• DESCRIPTION OF THE TASK
The answer must consist of every line in the records that contains the word "more".
= = = = =
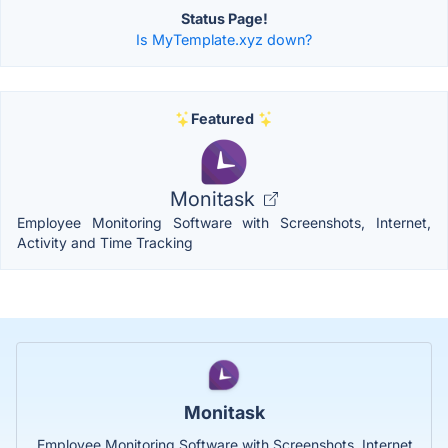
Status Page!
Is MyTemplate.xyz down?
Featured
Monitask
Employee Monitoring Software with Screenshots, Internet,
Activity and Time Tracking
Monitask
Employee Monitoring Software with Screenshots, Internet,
= = = = =
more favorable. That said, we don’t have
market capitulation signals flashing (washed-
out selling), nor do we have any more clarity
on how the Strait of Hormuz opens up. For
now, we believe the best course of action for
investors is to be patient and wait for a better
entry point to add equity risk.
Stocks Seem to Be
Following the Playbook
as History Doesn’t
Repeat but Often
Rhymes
= = = = =
• COMPLETED TASK
more favorable. That said, we don’t have
out selling), nor do we have any more clarity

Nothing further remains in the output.